Feeling a little better, Masanuki cleaned up and exited the toilet, only to see a long line of people waiting to use the restroom, all with faces just as taut and pale as his.

This ferry was really living up its moniker as the “vomit ship”, and Masanuki slowly made his way to the bunk beds to lie down in despair.

At this point, there were another three hours left in the journey, and the swaying of the vessel still wasn’t showing any signs of easing. Masanuki didn’t have the energy nor the willpower to climb up to a top bunk, so he slid into a bottom bunk and wrapped the blanket around himself as his inner child quietly wept for his mother’s comforting embrace.

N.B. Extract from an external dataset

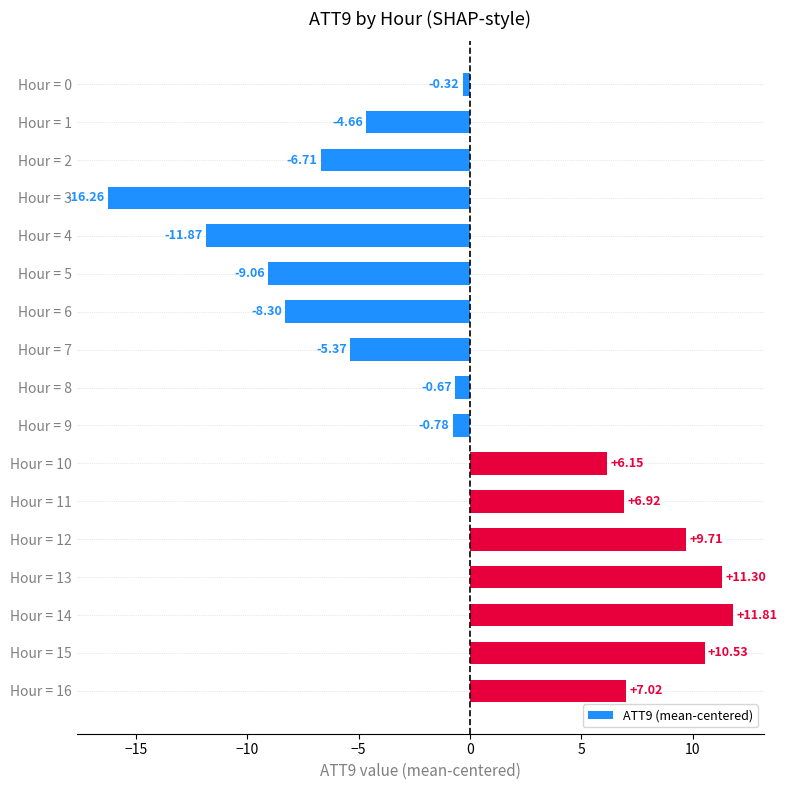

Which category has the lowest value across all series?

Hour = 3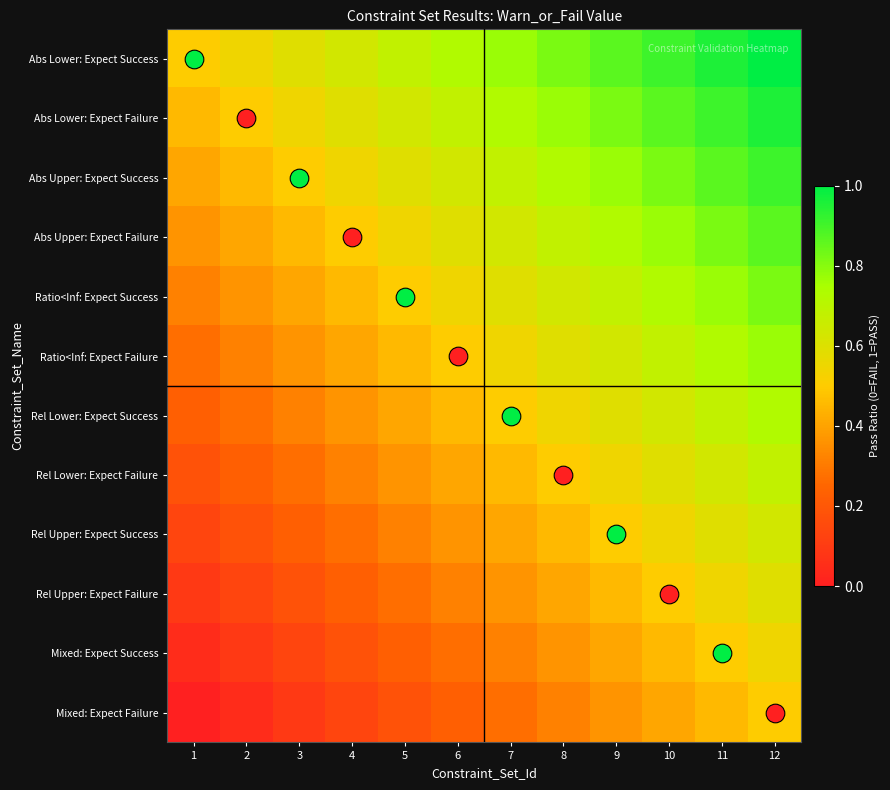

Which category has the lowest value across all series?

1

After a few minutes of lying down in a moribund state, Masanuki tried to imagine he was in a bunk in a capsule hotel on dry land. There was a curtain for privacy, lights and power outlets, and even a hook on the wall for hanging your jacket…or maybe your etiquette bag?

Masanuki wished he had a little TV in here to distract his mind and bring it back from the state of despair it was in, but as the minutes ticked by, he slowly became more accustomed to the swaying. He could cope with the constant movement a lot better in a horizontal state, and this helped him to keep the chundering at bay until they finally arrived at the port on Yonaguni Island.

As he left the ship, keen to feel the sweet safety of the earth beneath his feet, and perhaps take up residence on the island so he wouldn’t have to face the journey back again, Masanuki wished he’d laid down right from the start of the trip.

Lying down was a million times better than sitting or standing while the ship was in motion — it made him feel as if his body was swaying side to side rather than lurching up and down so it seemed to be a lot easier on his brain and his internal organs.

So if you are thinking of setting sail and testing your limits on the “vomit ship”, you might want to head straight for one of the sleeping cabins. Thankfully, sleeping cabins are pretty much standard on a lot of Japan’s long-distance ferries, so you’ll be able to find a safe haven and escape to your happy place if you do encounter rough seas.

Still, if you believe travel is all about the journey and not the destination, a ride on the “vomit ship” will definitely give you some tales to tell. And once you do get to Yonaguni, you’ll be able to admire their unique cockroach species, which has just been named and placed under protection by the Japanese government.